(Object state comparisons)
╭──
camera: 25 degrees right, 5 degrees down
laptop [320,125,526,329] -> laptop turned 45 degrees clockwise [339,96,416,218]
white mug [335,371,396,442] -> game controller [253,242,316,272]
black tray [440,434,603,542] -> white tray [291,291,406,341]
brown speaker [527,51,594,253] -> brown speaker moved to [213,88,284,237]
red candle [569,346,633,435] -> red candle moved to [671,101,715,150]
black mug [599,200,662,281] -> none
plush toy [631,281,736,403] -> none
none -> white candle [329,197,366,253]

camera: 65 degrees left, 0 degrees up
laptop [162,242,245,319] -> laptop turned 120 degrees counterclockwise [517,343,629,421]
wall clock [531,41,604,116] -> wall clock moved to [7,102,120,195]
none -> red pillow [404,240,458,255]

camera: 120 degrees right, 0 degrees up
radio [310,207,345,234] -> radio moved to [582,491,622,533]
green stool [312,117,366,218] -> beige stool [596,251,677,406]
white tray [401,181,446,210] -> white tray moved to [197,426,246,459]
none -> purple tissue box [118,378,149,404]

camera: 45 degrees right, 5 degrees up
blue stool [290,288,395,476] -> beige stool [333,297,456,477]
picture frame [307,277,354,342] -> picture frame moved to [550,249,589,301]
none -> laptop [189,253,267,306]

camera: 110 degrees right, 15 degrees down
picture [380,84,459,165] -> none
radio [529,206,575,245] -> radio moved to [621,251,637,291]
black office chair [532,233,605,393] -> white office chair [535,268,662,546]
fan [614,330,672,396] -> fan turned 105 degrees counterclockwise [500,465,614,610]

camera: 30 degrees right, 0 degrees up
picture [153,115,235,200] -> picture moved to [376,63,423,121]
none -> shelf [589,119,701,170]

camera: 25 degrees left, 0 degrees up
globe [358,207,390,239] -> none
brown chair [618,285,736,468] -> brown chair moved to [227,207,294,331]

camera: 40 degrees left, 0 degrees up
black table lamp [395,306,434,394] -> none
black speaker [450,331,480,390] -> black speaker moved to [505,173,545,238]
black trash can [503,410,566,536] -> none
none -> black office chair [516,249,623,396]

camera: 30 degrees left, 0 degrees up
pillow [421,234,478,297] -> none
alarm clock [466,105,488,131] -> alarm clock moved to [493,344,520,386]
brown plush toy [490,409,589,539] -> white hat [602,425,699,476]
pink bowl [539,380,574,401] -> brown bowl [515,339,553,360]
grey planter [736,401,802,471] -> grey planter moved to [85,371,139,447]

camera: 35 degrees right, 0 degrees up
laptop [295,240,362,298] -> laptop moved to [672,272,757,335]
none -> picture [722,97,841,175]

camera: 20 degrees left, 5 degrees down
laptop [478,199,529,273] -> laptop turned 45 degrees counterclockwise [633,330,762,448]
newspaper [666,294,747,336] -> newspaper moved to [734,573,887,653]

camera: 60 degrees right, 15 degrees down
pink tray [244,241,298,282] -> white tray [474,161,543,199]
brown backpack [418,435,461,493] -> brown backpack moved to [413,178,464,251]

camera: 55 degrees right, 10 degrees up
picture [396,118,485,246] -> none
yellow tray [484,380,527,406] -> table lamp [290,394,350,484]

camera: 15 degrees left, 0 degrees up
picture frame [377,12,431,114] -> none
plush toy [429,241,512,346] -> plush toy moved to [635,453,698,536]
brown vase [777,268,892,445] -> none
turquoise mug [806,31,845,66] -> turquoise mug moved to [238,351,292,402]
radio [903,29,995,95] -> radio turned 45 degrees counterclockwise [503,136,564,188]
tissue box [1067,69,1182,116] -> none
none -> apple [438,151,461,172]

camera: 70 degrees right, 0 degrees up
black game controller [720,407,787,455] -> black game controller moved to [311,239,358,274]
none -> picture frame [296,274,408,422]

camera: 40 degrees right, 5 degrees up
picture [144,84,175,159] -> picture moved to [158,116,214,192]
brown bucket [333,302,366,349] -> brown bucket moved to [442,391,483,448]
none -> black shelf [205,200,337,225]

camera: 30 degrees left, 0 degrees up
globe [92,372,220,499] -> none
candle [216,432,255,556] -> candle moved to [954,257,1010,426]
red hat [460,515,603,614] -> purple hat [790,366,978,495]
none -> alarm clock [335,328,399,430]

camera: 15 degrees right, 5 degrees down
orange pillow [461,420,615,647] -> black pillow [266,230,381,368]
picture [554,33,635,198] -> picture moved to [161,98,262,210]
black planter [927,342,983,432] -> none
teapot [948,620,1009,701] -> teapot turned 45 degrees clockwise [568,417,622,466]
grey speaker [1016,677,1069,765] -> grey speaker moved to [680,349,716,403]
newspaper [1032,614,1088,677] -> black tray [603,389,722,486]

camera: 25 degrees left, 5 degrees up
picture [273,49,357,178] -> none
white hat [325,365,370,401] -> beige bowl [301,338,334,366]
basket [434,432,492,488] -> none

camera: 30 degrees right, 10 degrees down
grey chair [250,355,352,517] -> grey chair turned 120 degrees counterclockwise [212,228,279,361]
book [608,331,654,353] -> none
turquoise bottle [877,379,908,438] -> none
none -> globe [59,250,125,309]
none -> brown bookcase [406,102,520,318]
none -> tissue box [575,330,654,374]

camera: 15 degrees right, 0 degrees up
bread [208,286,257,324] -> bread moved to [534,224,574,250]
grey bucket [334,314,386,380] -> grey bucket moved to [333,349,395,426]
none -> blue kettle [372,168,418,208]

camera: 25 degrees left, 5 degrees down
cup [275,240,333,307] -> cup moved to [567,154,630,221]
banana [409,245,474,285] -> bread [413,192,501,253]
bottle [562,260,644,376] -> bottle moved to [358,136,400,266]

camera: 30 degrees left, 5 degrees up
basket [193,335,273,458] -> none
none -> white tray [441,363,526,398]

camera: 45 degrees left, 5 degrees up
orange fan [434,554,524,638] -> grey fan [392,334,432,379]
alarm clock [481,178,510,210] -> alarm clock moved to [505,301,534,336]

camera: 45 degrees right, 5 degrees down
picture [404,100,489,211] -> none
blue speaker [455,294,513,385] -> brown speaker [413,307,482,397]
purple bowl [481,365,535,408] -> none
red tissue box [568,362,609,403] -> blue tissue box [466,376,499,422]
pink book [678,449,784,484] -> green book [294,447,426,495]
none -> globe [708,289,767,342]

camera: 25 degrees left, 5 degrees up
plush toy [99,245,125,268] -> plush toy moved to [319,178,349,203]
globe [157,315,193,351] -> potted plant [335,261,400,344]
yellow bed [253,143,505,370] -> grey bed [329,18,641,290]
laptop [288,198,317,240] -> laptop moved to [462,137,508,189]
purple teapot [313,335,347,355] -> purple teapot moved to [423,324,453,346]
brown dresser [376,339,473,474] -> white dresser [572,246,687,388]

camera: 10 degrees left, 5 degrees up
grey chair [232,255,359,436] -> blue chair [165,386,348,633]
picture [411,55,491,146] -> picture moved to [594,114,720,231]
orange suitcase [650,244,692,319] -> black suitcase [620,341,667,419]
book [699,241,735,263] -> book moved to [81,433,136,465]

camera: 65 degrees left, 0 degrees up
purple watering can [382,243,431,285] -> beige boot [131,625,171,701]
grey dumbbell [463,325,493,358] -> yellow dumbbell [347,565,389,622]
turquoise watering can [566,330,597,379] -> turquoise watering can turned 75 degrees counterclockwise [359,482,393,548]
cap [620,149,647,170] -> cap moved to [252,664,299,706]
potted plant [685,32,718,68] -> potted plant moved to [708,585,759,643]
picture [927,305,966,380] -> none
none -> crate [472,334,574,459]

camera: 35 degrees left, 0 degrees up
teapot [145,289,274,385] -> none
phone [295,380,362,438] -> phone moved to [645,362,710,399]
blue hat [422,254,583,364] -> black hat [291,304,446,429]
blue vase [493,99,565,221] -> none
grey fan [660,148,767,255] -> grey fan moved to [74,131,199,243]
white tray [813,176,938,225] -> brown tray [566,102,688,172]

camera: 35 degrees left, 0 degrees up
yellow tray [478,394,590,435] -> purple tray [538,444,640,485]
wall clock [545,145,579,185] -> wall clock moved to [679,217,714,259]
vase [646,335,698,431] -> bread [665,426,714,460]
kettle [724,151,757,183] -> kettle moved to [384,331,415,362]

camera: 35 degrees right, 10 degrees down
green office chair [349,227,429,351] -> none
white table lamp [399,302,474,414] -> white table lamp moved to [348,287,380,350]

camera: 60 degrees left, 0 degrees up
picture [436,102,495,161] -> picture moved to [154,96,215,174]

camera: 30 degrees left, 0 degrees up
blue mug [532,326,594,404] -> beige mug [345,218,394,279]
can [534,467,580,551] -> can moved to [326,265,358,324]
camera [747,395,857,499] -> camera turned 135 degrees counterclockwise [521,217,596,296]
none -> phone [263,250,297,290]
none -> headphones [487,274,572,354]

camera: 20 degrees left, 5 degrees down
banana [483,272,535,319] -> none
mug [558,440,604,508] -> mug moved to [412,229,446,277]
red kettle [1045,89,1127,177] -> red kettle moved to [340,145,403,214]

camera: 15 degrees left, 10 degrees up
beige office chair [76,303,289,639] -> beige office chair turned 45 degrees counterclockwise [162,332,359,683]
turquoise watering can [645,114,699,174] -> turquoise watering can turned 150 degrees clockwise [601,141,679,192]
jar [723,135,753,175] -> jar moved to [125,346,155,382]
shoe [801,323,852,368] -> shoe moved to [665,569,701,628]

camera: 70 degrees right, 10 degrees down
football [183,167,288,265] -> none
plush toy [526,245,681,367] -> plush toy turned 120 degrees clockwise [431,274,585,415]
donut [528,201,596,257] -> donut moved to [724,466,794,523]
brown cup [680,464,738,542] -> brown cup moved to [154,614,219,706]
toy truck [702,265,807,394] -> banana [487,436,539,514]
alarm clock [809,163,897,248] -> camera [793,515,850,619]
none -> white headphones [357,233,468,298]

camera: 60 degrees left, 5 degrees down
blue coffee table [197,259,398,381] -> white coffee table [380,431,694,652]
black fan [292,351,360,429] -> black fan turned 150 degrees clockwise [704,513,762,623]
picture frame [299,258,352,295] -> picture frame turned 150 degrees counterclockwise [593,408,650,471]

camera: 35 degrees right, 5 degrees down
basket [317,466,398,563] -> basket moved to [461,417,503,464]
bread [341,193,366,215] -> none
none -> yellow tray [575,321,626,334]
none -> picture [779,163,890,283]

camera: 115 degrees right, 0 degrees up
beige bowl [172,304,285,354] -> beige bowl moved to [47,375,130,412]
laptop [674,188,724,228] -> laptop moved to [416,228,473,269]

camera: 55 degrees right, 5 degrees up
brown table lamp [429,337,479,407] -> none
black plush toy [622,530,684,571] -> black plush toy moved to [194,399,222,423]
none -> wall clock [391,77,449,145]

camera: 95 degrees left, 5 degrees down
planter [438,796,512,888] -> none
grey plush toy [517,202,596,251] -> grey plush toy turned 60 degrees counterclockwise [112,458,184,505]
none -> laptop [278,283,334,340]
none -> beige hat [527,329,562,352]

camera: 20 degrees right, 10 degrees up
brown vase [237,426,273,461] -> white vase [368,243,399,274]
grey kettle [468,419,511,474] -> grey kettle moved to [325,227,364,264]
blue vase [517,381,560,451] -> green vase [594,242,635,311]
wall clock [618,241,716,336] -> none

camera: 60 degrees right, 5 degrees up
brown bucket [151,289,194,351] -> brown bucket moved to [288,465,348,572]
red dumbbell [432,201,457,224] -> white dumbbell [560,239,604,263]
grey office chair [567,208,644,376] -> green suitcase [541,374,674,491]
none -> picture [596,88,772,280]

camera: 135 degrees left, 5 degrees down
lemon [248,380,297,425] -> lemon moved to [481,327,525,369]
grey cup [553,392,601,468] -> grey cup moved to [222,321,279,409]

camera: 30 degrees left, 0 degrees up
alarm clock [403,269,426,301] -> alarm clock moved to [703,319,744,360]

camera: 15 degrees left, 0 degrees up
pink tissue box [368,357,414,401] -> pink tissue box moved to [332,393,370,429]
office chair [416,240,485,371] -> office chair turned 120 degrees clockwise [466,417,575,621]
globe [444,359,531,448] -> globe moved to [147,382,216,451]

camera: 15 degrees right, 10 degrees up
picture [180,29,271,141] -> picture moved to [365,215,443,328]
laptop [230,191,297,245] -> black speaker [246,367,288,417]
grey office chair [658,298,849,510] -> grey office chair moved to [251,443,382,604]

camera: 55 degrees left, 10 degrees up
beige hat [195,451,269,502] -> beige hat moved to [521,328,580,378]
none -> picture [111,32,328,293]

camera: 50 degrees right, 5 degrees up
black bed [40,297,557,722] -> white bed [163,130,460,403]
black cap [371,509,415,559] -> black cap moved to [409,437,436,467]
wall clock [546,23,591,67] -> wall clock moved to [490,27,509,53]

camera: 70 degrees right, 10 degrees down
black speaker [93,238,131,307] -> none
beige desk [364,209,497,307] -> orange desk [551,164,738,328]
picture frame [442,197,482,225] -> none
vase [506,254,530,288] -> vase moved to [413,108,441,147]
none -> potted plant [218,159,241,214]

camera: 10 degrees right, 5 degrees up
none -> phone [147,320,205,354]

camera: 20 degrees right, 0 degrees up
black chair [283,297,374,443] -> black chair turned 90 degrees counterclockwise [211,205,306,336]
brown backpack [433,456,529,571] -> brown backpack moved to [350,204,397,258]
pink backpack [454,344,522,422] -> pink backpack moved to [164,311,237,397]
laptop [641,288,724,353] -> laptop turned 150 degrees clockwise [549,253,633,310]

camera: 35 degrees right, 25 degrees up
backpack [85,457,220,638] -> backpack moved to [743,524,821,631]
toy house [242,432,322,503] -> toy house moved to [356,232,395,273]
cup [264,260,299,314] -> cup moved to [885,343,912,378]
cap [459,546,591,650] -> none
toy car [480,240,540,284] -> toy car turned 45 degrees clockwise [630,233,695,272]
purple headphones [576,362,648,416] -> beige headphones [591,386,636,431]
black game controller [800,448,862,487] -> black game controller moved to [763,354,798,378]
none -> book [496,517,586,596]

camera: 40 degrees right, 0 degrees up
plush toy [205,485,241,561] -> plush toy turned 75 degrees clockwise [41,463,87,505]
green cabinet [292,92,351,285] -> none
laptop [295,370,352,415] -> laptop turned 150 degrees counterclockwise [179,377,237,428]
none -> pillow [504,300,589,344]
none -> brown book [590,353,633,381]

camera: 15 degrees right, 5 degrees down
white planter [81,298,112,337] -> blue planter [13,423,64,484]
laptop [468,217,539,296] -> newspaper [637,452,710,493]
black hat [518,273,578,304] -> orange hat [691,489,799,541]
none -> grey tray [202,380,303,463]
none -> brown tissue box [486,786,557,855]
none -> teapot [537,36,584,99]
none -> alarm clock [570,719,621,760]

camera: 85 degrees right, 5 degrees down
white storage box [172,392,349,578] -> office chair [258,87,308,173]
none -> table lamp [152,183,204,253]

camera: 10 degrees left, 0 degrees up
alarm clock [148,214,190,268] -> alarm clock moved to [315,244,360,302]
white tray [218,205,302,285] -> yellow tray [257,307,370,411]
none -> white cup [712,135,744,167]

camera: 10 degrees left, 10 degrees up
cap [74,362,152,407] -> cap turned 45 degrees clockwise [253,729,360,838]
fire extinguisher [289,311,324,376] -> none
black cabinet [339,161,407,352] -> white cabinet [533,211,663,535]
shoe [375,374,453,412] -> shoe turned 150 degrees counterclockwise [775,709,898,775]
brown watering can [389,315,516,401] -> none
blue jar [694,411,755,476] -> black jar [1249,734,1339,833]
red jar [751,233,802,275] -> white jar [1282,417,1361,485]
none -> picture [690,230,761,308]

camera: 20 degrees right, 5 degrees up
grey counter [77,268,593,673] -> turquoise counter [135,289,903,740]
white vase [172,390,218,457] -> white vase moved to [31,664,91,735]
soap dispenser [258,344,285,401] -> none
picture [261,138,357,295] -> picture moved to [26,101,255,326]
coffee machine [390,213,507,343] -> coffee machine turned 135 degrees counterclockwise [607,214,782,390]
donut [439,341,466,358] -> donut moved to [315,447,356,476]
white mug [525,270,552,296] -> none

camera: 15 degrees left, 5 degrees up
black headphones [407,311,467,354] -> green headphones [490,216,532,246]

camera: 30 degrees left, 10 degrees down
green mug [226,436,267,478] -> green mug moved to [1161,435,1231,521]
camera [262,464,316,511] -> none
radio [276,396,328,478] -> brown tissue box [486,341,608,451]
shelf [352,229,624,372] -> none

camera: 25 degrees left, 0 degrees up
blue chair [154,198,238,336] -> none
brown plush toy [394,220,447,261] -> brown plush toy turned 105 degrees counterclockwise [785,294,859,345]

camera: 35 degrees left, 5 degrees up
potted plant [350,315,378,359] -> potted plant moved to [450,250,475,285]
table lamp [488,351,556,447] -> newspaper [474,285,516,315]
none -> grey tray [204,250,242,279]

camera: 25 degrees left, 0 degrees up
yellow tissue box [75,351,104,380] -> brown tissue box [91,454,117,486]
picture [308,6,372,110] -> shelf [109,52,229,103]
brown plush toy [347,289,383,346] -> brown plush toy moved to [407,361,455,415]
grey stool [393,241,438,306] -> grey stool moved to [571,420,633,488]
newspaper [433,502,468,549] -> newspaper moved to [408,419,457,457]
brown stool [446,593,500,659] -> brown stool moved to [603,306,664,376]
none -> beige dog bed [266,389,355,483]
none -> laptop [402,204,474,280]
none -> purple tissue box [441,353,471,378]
╰──
## Problem to work on
Lines from the start of the entries through the one containing "black table lamp [395,306,434,394] -> none" are to be set down again exactly, both ends included.

## Task output
camera: 25 degrees right, 5 degrees down
laptop [320,125,526,329] -> laptop turned 45 degrees clockwise [339,96,416,218]
white mug [335,371,396,442] -> game controller [253,242,316,272]
black tray [440,434,603,542] -> white tray [291,291,406,341]
brown speaker [527,51,594,253] -> brown speaker moved to [213,88,284,237]
red candle [569,346,633,435] -> red candle moved to [671,101,715,150]
black mug [599,200,662,281] -> none
plush toy [631,281,736,403] -> none
none -> white candle [329,197,366,253]

camera: 65 degrees left, 0 degrees up
laptop [162,242,245,319] -> laptop turned 120 degrees counterclockwise [517,343,629,421]
wall clock [531,41,604,116] -> wall clock moved to [7,102,120,195]
none -> red pillow [404,240,458,255]

camera: 120 degrees right, 0 degrees up
radio [310,207,345,234] -> radio moved to [582,491,622,533]
green stool [312,117,366,218] -> beige stool [596,251,677,406]
white tray [401,181,446,210] -> white tray moved to [197,426,246,459]
none -> purple tissue box [118,378,149,404]

camera: 45 degrees right, 5 degrees up
blue stool [290,288,395,476] -> beige stool [333,297,456,477]
picture frame [307,277,354,342] -> picture frame moved to [550,249,589,301]
none -> laptop [189,253,267,306]

camera: 110 degrees right, 15 degrees down
picture [380,84,459,165] -> none
radio [529,206,575,245] -> radio moved to [621,251,637,291]
black office chair [532,233,605,393] -> white office chair [535,268,662,546]
fan [614,330,672,396] -> fan turned 105 degrees counterclockwise [500,465,614,610]

camera: 30 degrees right, 0 degrees up
picture [153,115,235,200] -> picture moved to [376,63,423,121]
none -> shelf [589,119,701,170]

camera: 25 degrees left, 0 degrees up
globe [358,207,390,239] -> none
brown chair [618,285,736,468] -> brown chair moved to [227,207,294,331]

camera: 40 degrees left, 0 degrees up
black table lamp [395,306,434,394] -> none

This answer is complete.